Task item
Continue the clinical trial listing for the CA102N first-in-human study from the point where it stops.

Excerpted passage
# # # #

First-in-human Study of CA102N Monotherapy and CA102N Combined With Trifluridine/Tipiracil (LONSURF) in Subjects With Advanced Solid Tumors

NCT03616574 | Completed Phase 1 FDA Drug

• 1 other identifier: HS-CA102N-101
• Study Type: interventional
• Target: 37
• Locations: 1 country
• Sites: 3

Brief Summary

Study HS-CA102N-101 is a phase 1, two part (dose escalation, dose expansion), multicenter, non-randomized, open-label, multiple dose, first-in-human study of CA102N monotherapy and of CA102N combined with trifluridine/tipiracil (LONSURF) in subjects with advanced solid tumors. CA102N will be evaluated in subjects with locally advanced or metastatic solid tumours for which no effective therapy is available in Part 1 (dose escalation) and in subjects with relapsed or refractory locally advanced or metastatic colorectal cancer (mCRC) after prior oxaliplatin and irinotecan-based chemotherapy in Part 2 (dose expansion).

Conditions

Advanced or Metastatic Solid Tumors; Advanced or Metastatic Colorectal Cancer (mCRC)

Outcome Measures

Primary Outcomes (1)

• Number of subjects with treatment-related adverse events as assessed by NCI-CTCAE v5.0

  The primary endpoint for the study is the safety and tolerability of CA102N monotherapy and CA102N combined with trifluridine/tipiracil (LONSURF) as determined according to the NCI-CTCAE version 5.0.

  The safety measures will be assessed and recorded throughout the trial until 30 days following treatment termination (an average of 1 year).

Secondary Outcomes (1)

• Serum concentration of CA102N

  Serum sampling timepoints: predose, 0.5,1, 2, 4, 8, 12, 24, 48, and 72 hours postdose CA102N on Days 1 and 15 at Cycle 1 (each cycle is 28 days).

Other Outcomes (2)

# # # #

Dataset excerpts
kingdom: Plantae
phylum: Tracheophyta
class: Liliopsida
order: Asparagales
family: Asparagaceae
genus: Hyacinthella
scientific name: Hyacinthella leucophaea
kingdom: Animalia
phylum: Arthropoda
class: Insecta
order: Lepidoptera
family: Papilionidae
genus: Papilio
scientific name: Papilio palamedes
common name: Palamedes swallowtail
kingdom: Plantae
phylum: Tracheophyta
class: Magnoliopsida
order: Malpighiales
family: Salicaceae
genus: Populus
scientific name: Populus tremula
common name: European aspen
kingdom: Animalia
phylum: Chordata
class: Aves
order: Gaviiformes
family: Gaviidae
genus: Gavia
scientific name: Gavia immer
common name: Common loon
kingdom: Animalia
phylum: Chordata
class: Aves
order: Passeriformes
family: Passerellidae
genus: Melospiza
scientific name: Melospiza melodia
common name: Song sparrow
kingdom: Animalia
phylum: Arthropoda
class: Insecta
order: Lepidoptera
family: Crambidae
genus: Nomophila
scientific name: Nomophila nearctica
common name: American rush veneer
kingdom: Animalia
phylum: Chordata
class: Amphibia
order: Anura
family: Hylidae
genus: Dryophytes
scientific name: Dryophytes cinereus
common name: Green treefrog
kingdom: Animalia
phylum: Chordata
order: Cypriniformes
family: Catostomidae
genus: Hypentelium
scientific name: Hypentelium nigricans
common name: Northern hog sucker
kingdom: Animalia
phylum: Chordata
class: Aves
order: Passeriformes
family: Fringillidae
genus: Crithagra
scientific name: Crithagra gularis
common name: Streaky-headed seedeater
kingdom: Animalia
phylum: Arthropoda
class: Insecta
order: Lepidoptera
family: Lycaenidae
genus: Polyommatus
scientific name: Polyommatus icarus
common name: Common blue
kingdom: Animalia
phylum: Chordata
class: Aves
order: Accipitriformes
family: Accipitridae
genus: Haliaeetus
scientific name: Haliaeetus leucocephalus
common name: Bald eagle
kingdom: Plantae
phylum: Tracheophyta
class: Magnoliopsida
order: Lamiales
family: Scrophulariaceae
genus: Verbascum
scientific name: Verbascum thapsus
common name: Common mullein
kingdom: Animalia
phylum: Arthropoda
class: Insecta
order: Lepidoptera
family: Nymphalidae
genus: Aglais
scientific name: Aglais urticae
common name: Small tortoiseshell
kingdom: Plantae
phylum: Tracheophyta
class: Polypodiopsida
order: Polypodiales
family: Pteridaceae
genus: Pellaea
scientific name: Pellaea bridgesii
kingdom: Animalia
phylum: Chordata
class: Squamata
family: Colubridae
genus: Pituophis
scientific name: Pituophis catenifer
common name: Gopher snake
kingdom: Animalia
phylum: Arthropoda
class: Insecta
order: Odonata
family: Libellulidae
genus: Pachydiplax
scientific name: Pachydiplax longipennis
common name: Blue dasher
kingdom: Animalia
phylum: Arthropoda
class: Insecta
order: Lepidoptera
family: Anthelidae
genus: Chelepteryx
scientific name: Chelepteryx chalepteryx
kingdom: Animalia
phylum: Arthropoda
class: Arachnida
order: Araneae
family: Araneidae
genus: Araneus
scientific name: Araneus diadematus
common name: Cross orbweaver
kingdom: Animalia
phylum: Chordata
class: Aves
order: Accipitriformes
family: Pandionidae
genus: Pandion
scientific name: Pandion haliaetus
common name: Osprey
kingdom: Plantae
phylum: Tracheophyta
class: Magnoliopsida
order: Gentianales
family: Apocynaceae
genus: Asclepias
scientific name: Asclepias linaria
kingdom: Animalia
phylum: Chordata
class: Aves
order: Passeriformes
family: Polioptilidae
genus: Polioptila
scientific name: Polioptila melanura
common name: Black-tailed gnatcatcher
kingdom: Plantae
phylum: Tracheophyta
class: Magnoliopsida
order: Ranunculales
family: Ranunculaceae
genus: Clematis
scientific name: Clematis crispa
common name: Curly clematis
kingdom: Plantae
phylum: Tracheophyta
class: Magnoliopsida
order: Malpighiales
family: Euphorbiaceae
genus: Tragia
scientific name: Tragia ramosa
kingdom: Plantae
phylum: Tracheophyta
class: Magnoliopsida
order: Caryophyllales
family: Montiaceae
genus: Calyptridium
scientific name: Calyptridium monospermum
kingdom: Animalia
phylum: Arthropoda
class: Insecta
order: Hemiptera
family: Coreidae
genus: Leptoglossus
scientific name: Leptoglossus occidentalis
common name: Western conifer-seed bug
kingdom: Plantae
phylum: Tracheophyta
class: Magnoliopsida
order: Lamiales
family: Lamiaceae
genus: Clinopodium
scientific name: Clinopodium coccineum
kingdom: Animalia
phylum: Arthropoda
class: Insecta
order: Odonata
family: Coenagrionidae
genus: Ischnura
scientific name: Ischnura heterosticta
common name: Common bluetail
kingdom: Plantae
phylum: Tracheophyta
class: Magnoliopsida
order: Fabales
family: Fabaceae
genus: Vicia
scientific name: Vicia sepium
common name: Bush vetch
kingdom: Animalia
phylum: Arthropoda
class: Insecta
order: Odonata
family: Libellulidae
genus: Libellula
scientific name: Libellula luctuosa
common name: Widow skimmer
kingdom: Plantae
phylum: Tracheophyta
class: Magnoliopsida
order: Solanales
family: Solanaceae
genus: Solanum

# # # #

Answer below
• Tumor response according to RECIST v1.1

  Tumor response will be evaluated after every 2 cycles of treatment (each cycle is 28 days) until the subject starts alternative anti-cancer treatment or develops progressive disease, whichever occurs first (an average of 1 year).

• Analysis of urinary COX-2 metabolites by LC-MS/MS

  Urine samples will be collected at predose, 8 and 72 hours postdose CA102N on Days 1 and 15 at Cycle 1, at predose of each subsequent cycle (each cycle is 28 days), until the termination visit (an average of 1 year after Cycle 1 Day 1).

Study Arms (3)

Dose Escalation - CA102N Monotherapy

EXPERIMENTAL

0.36, 0.54, and 0.72 mg/kg of nimesulide equivalents of CA102N on Days 1 and 15 of a 28-day cycle

Drug: CA102N

Dose Escalation - CA102N plus LONSURF

EXPERIMENTAL

0.36, 0.54, and 0.72 mg/kg of nimesulide equivalents of CA102N on Days 1 and 15 in combination with 35 mg/m2/dose of LONSURF orally twice daily on Days 1 through 5 and Days 8 through 12 of each 28-day cycle

Drug: CA102N; Drug: LONSURF

Dose Expansion - CA102N plus LONSURF

EXPERIMENTAL

The preliminary RP2D of CA102N on Days 1 and 15 in combination with 35 mg/m2/dose of LONSURF orally twice daily on Days 1 through 5 and Days 8 through 12 of each 28-day cycle

Drug: CA102N; Drug: LONSURF

Interventions

CA102N DRUG

CA102N is a covalently bound conjugate of the biological polymer sodium hyaluronate (NaHA) and nimesulide (Nim).

Also known as: Nim-HA Conjugate

Dose Escalation - CA102N Monotherapy; Dose Escalation - CA102N plus LONSURF; Dose Expansion - CA102N plus LONSURF

LONSURF DRUG

LONSURF is a cytotoxic combination treatment of 2 new drugs: trifluridine, a thymidine-based nucleoside analog, and tipiracil, an inhibitor of thymidine phosphorylase.

Also known as: Trifluridine/Tipiracil

Dose Escalation - CA102N plus LONSURF; Dose Expansion - CA102N plus LONSURF

Eligibility Criteria

• Age: 18 Years+
• Sex: all
• Healthy Volunteers: No
• Age Groups: Adult (18-64), Older Adult (65+)

You may qualify if:

• Subjects enrolled in Part 1 must have histologically documented locally advanced or metastatic solid tumor for which there is no effective therapy available.
• Subjects enrolled in Part 2 must have histologically documented locally advanced or metastatic colorectal cancer that has relapsed after or is refractory to oxaliplatin and irinotecan-based chemotherapy, an anti-VEGF biological therapy, and if RAS wild-type, an anti-EGFR therapy.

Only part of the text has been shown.